Max Muncy’s apparently left shoulder injury comes at an inopportune time. The two-time All-Star has found his form (he entered Sunday with a .956 OPS since the start of the club’s last road trip in Cleveland) creating a version of him that could be impactful in October. While Roberts said he’s optimistic about Muncy’s odds of avoiding the injured list, it’s something to monitor.
Who surprises?
Tommy Kahnle threw just 12 2/3 regular-season innings for the Dodgers last season but was the man the Dodgers trusted in key spots along with Chris Martin and Evan Phillips last October. Who is next? It might already be Ryan Brasier, who has a 0.89 ERA in 30 1/3 innings as a Dodger since joining the organization on a minor-league deal in the middle of the summer.
Kolten Wong might not be on the big-league roster in a week – either he or Michael Busch will have to go down once Martinez comes off the IL. But it’s hard to make a better first impression than the three-run, pinch-hit blast he had in his debut with the club on Friday night. After a miserable season with Seattle (.468 OPS) that led to him getting designated for assignment on deadline day, the postseason-eligible Wong claims to have fixed some things.

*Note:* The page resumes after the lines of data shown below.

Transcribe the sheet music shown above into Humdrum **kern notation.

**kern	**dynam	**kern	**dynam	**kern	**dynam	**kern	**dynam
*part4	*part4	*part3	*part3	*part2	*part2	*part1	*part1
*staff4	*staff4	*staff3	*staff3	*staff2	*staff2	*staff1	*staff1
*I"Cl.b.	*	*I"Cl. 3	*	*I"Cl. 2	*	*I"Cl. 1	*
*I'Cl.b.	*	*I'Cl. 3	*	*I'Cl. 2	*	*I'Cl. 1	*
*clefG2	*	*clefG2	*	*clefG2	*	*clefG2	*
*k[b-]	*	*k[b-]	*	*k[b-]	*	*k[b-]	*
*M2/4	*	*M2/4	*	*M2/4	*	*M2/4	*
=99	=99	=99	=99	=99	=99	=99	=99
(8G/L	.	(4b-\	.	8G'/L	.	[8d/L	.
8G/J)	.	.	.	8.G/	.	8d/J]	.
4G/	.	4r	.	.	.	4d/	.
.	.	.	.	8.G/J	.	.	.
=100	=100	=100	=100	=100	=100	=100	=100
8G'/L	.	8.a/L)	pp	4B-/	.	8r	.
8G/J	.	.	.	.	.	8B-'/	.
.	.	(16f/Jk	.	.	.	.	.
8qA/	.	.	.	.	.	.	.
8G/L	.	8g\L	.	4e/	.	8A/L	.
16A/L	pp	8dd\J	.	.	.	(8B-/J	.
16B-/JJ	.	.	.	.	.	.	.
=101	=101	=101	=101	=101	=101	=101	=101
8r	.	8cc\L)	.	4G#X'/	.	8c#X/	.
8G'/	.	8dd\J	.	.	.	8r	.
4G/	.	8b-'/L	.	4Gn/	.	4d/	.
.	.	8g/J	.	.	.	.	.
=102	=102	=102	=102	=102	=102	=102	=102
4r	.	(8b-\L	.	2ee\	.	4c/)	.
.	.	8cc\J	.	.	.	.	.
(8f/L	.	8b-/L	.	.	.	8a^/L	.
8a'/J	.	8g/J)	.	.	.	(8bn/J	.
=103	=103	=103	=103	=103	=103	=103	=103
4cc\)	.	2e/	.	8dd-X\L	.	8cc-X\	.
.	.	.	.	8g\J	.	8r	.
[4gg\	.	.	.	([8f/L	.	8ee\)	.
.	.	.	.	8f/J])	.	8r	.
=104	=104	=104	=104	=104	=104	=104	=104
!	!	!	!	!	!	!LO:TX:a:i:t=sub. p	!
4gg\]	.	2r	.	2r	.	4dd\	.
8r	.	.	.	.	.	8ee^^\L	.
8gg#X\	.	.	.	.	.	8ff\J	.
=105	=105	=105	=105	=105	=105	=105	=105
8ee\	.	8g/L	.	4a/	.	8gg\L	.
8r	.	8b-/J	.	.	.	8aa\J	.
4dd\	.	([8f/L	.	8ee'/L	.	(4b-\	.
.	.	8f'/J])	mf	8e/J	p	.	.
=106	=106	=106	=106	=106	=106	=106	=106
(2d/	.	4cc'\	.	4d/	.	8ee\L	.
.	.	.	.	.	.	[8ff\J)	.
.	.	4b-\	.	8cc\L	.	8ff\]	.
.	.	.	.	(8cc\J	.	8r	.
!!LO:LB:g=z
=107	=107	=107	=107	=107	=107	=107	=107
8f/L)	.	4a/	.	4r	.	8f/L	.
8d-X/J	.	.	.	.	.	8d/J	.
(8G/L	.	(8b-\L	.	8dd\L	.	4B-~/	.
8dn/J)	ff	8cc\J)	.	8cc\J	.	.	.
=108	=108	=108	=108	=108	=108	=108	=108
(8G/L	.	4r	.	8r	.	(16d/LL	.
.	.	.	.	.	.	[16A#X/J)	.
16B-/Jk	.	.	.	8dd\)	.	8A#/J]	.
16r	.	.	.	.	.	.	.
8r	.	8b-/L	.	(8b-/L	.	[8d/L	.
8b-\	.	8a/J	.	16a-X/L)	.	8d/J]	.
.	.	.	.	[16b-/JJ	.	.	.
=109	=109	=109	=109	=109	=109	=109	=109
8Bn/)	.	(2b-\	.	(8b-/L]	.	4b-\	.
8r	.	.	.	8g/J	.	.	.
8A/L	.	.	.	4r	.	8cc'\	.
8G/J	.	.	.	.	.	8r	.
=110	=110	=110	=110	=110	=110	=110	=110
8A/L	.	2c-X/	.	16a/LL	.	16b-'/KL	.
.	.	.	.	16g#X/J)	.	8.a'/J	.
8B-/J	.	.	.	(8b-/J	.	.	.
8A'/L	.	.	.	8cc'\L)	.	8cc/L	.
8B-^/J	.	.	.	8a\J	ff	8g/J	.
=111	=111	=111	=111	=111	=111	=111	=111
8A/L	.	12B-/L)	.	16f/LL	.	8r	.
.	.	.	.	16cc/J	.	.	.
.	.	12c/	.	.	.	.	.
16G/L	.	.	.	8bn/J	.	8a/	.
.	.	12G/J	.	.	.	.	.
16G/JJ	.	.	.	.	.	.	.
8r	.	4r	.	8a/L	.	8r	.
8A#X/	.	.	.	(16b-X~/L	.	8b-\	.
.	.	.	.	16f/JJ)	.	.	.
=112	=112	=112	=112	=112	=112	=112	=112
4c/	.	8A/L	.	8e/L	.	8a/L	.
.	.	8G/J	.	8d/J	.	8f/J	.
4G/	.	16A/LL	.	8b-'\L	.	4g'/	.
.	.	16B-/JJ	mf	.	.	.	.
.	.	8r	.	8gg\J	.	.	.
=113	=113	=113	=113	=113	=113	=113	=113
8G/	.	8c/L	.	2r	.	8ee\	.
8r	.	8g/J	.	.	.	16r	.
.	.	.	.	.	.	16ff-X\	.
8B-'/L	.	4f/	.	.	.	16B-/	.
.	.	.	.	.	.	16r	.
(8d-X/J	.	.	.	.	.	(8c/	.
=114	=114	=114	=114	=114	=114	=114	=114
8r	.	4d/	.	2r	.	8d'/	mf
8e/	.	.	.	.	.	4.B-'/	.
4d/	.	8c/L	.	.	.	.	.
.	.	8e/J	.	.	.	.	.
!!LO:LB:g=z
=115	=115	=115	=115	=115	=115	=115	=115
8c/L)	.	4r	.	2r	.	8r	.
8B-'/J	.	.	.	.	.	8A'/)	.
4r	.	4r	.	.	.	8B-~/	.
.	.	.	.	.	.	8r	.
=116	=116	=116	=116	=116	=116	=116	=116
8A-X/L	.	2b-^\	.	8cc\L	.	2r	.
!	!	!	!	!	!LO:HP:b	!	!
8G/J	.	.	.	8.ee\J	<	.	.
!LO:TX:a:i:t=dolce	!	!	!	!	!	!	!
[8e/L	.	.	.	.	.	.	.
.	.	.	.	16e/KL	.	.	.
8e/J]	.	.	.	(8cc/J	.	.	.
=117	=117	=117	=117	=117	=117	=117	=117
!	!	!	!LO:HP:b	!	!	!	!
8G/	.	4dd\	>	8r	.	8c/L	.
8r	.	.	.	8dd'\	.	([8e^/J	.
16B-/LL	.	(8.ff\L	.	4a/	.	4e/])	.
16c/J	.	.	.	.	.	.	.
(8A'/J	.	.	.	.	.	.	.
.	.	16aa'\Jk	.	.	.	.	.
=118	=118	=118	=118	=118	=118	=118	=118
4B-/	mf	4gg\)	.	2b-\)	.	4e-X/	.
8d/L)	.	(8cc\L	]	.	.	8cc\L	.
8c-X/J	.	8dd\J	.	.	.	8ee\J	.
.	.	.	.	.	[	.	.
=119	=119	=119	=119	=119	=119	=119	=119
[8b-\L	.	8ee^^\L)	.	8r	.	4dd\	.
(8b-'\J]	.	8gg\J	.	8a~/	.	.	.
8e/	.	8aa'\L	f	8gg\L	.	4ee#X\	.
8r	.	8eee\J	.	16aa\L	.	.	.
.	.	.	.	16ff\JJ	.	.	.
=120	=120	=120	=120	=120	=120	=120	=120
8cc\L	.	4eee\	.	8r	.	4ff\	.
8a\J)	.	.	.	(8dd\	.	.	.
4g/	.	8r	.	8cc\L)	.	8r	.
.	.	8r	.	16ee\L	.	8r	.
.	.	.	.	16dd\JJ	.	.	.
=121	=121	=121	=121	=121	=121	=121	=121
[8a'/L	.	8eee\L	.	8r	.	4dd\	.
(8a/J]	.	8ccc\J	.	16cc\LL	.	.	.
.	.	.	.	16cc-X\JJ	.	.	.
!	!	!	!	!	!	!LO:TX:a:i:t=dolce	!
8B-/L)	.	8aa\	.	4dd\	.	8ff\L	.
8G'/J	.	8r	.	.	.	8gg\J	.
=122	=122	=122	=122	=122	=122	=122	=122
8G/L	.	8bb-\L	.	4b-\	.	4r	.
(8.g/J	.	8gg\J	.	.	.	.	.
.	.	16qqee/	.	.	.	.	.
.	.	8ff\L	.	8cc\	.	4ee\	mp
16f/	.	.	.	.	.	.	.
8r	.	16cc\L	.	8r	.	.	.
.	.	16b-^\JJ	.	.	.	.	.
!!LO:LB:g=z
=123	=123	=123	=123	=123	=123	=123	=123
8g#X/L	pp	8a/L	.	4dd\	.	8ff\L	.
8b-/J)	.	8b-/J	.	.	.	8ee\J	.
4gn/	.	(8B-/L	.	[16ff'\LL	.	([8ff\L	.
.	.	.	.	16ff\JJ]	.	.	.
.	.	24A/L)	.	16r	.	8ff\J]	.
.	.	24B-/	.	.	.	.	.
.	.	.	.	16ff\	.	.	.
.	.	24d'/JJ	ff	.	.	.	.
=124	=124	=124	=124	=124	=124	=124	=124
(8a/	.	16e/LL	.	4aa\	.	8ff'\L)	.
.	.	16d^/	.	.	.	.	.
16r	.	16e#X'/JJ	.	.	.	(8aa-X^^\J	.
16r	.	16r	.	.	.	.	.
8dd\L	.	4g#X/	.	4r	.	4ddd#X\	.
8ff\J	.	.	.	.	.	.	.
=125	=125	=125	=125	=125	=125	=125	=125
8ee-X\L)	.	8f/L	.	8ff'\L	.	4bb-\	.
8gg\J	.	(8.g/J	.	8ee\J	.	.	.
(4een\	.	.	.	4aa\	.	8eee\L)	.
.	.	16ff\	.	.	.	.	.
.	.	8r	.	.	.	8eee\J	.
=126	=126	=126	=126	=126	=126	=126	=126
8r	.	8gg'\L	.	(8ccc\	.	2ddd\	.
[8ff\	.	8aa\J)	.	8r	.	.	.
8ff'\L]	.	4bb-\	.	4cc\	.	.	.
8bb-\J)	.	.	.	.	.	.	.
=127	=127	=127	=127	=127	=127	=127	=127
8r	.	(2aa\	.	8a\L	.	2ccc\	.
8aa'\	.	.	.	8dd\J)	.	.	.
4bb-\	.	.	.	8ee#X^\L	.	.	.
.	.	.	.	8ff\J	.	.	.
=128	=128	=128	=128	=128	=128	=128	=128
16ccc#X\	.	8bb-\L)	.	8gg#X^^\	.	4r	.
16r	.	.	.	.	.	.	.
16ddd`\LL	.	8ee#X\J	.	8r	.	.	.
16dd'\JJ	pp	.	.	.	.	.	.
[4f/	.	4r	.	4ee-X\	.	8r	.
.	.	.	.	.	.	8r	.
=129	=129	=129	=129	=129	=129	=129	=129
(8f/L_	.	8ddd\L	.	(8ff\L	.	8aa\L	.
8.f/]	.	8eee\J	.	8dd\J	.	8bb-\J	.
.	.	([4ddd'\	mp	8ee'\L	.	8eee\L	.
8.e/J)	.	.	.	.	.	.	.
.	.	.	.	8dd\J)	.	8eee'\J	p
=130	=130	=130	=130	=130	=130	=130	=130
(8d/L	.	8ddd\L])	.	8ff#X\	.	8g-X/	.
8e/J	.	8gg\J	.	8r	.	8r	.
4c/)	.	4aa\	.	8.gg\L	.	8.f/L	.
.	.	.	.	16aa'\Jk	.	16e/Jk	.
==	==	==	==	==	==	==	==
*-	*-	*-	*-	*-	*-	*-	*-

“Right after I signed I went down there to Arizona and started working with the hitting coaches, working in the hitting labs,” he explained. “Just kind of cleaned up some things.”
Could it even be Miguel Rojas, acquired to be a utility man but who has thrived defensively as the everyday shortstop? He’s floundered at the plate but showed some life in August and got the Dodgers going with a run-scoring double Saturday.
“He will get big hits for us this postseason,” Roberts said. “I’m certain of it. I believe it. I see it.”